Duomo di Milano | ©Rosemarie
Duomo di Milano is the tourist center of Milan. Be sure to get inside the Milan Cathedral also known as Duomo Cathedral which is the second biggest church in Italy after St. Peter’s Basilica in Rome, and the third in the world. It is also one of the oldest gothic cathedrals in the world. There is a “Piazza Duomo” in any city of Italy, so don’t be surprised if you see a Duomo in Florence or Como. The same also goes for Rinascente, the oldest shopping center of the city.
Naviglio Grande is a canal in Milan and is home to many marginal people who do not seek for the most luxurious. It is a very must-see touristic attraction, at least for dining or having a cocktail. However, besides the “avoiding luxurious” part, some of the most highly rated restaurants in the city are also there. Being very mobile, the crowd usually consists of mostly young people, eating dinners or drinking cocktails during night. There are many perfect bars with delicious cocktails by the canal or you can grab your beer and sit on the dock next to it.

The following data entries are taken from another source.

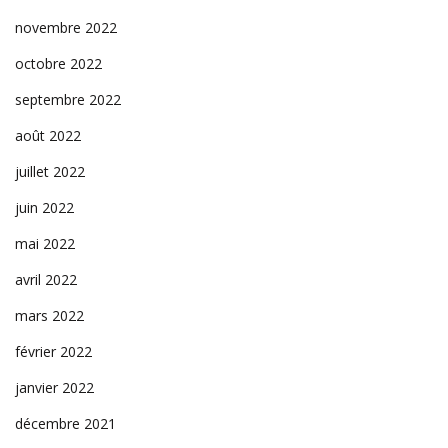
novembre 2022
octobre 2022
septembre 2022
août 2022
juillet 2022
juin 2022
mai 2022
avril 2022
mars 2022
février 2022
janvier 2022
décembre 2021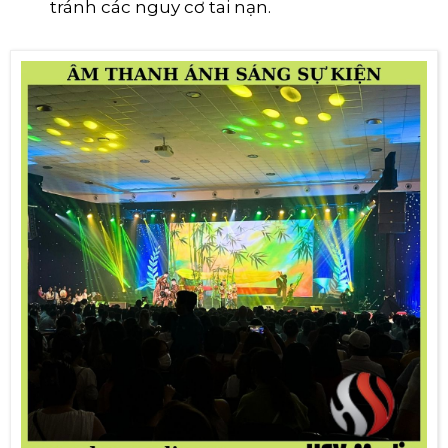
tránh các nguy cơ tai nạn.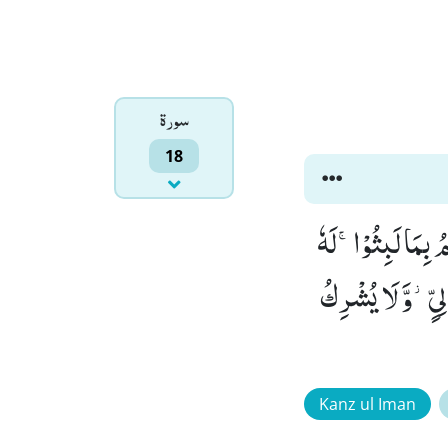
سورۃ
18
ْدَادُوْا تِسْعًا(25) قُلِ اللّٰهُ اَعْلَمُ بِمَا لَبِثُوْاۚ-لَهٗ
یٍّ٘-وَّ لَا یُشْرِكُ
Kanz ul Iman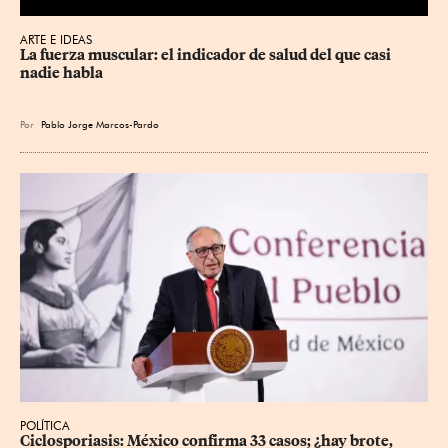
ARTE E IDEAS
La fuerza muscular: el indicador de salud del que casi 
nadie habla
Por
Pablo Jorge Marcos-Pardo
POLÍTICA
Ciclosporiasis: México confirma 33 casos; ¿hay brote, 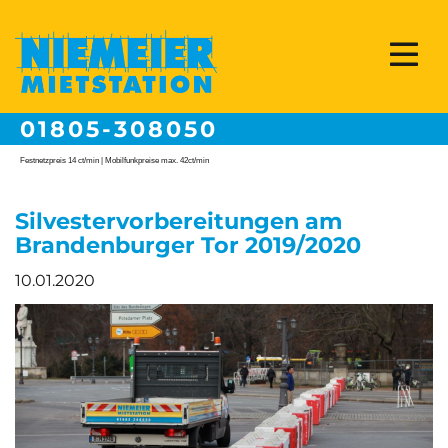
01805-308050
Festnetzpreis 14 ct/min | Mobilfunkpreise max. 42ct/min
Silvestervorbereitungen am
Brandenburger Tor 2019/2020
10.01.2020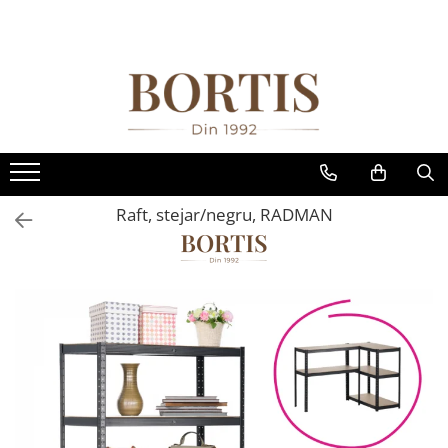
Toate Produsele
Living
Fotolii balansoar/relaxante
Canapele
Coltare/canapele in L
Raft, stejar/negru, RADMAN
Comode
Comode lux-ultramoderne
Comode stil clasic/rustic
Fotolii
Fotolii extensibile
Masute de cafea
Mese sufragerie/dining
Rafturi/ etajere carti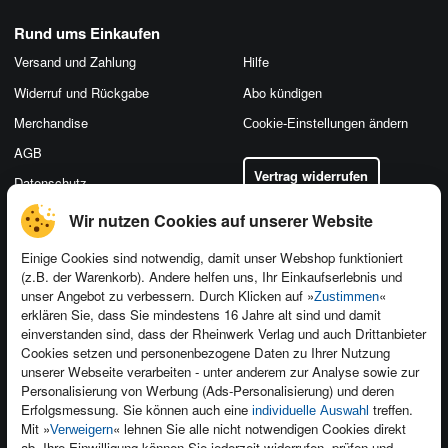
Rund ums Einkaufen
Versand und Zahlung
Hilfe
Widerruf und Rückgabe
Abo kündigen
Merchandise
Cookie-Einstellungen ändern
AGB
Vertrag widerrufen
Datenschutz
Wir nutzen Cookies auf unserer Website
Einige Cookies sind notwendig, damit unser Webshop funktioniert
(z.B. der Warenkorb). Andere helfen uns, Ihr Einkaufserlebnis und
Kontakt
unser Angebot zu verbessern. Durch Klicken auf »
«
Zustimmen
Newsletter
Produktfeedback
erklären Sie, dass Sie mindestens 16 Jahre alt sind und damit
einverstanden sind, dass der Rheinwerk Verlag und auch Drittanbieter
Für Unternehmen
Foreign Rights
Cookies setzen und personenbezogene Daten zu Ihrer Nutzung
Presseservice
Ein Buch schreiben
unserer Webseite verarbeiten - unter anderem zur Analyse sowie zur
Personalisierung von Werbung (Ads-Personalisierung) und deren
Dozentenservice
Erfolgsmessung. Sie können auch eine
treffen.
individuelle Auswahl
Mit »
« lehnen Sie alle nicht notwendigen Cookies direkt
Verweigern
ab. Ihre Einwilligung können Sie jederzeit widerrufen, prüfen und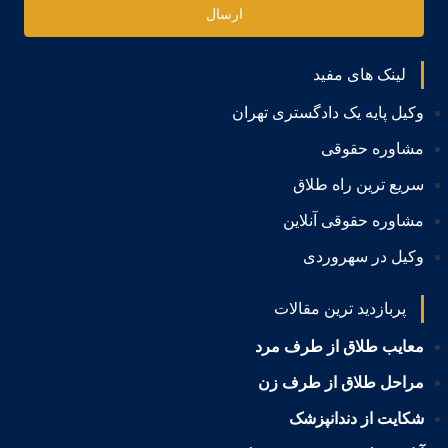
ارسال
لینک های مفید
وکیل پایه یک دادگستری تهران
مشاوره حقوقی
سریع ترین راه طلاق
مشاوره حقوقی آنلاین
وکیل در سهروردی
پربازدید ترین مقالات
معایب طلاق از طرف مرد
مراحل طلاق از طرف زن
شکایت از دندانپزشک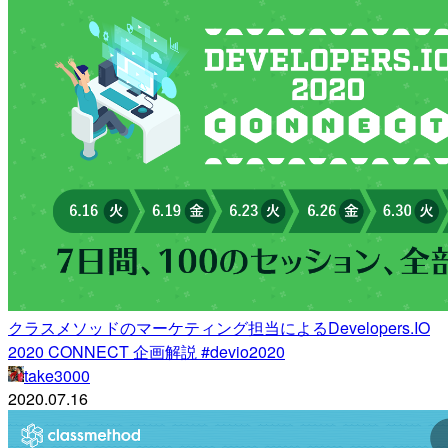
クラスメソッドのマーケティング担当によるDevelopers.IO
2020 CONNECT 企画解説 #devio2020
take3000
2020.07.16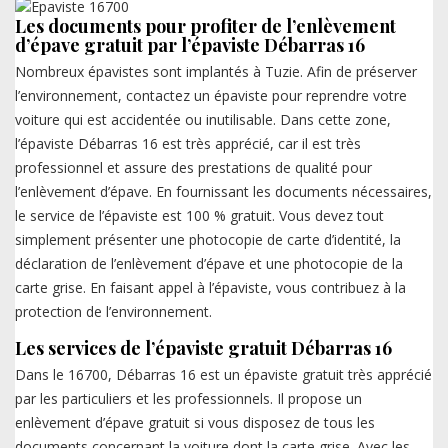
Les documents pour profiter de l’enlèvement
d’épave gratuit par l’épaviste Débarras 16
Nombreux épavistes sont implantés à Tuzie. Afin de préserver
l’environnement, contactez un épaviste pour reprendre votre
voiture qui est accidentée ou inutilisable. Dans cette zone,
l’épaviste Débarras 16 est très apprécié, car il est très
professionnel et assure des prestations de qualité pour
l’enlèvement d’épave. En fournissant les documents nécessaires,
le service de l’épaviste est 100 % gratuit. Vous devez tout
simplement présenter une photocopie de carte d’identité, la
déclaration de l’enlèvement d’épave et une photocopie de la
carte grise. En faisant appel à l’épaviste, vous contribuez à la
protection de l’environnement.
Les services de l’épaviste gratuit Débarras 16
Dans le 16700, Débarras 16 est un épaviste gratuit très apprécié
par les particuliers et les professionnels. Il propose un
enlèvement d’épave gratuit si vous disposez de tous les
documents concernant la voiture dont la carte grise. Avec les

It’s known as the second central in Milan, and it takes twenty minutes from Duomo by walking, but you can also take a taxi or the tram 3.
As for shopping, Milan is endless and there many different alternatives. You can find the shops of all high-end brands in famous Via Montenapoleone and its branch streets (Via Della Spiga, Via Manzoni, Via San’t Andrea). We’re pretty sure that you’ll find any high-end brand that you can think of in one of these streets. Other than this, Rinascente is also a good option as an upscale department store in the areas of clothing, household and beauty products. You can find many books and stationery downstairs. It also has a food court where you can eat something, buy some Italian cheese or pasta for home or drink a cocktail right against the Cathedral. If you shop from there and are a Non-EU Resident, do not forget to do Tax-Free on the sixth floor!
Excelsior, is also another high-end department store located in Duomo, and it also has a food court and a very wide wine collection from all over the world, it also has a tax free center. If you’re not interested in high-end shopping, you can take a look at the stores on Via Vittorio Emmanuele, which is right next to the Duomo Cathedral. There, you can see shops as &Other Stories, H&M or Zara. If you’re looking for more alternative or hipster places to shop, we advice you to check out Corso di Porta Ticinese. Navigli, even though it is mostly known with its restaurants and bars, once you go there during daylight you can see many cool second hand vintage stores. Just be careful with the time as mostly all (except for the ones in Duomo) love to do siesta.
Galleria Vittoria Emmanuele near Duomo is also a must-see. It opened in 1867 which makes it one of the oldest shopping malls in the world. For more economical shopping, there are two big designer outlets near Milan where you can go by a bus, Serravalle and Fox Town. We advice you to check the brands before you decide which one to go, and you can buy your bus tickets from ZaniViaggi in Via Dante. Non EU Residents can claim the value added as tax, IVA in Italian, on purchases totaling over €154.94 from a single store. To do so, ask for your “VAT back” form and keep your receipts. Don’t forget to have your new clothes with you at the airport since you may have to show them in the customs.
In Corso di Porta Ticinese, address for the hipster and alternative clothes, you can bump into Pavarotti or other celebrities.
We’re pretty sure you’ll enjoy Milan, and even more if you’re not there for shopping! Have your best times and don’t forget to eat gelato and pasta!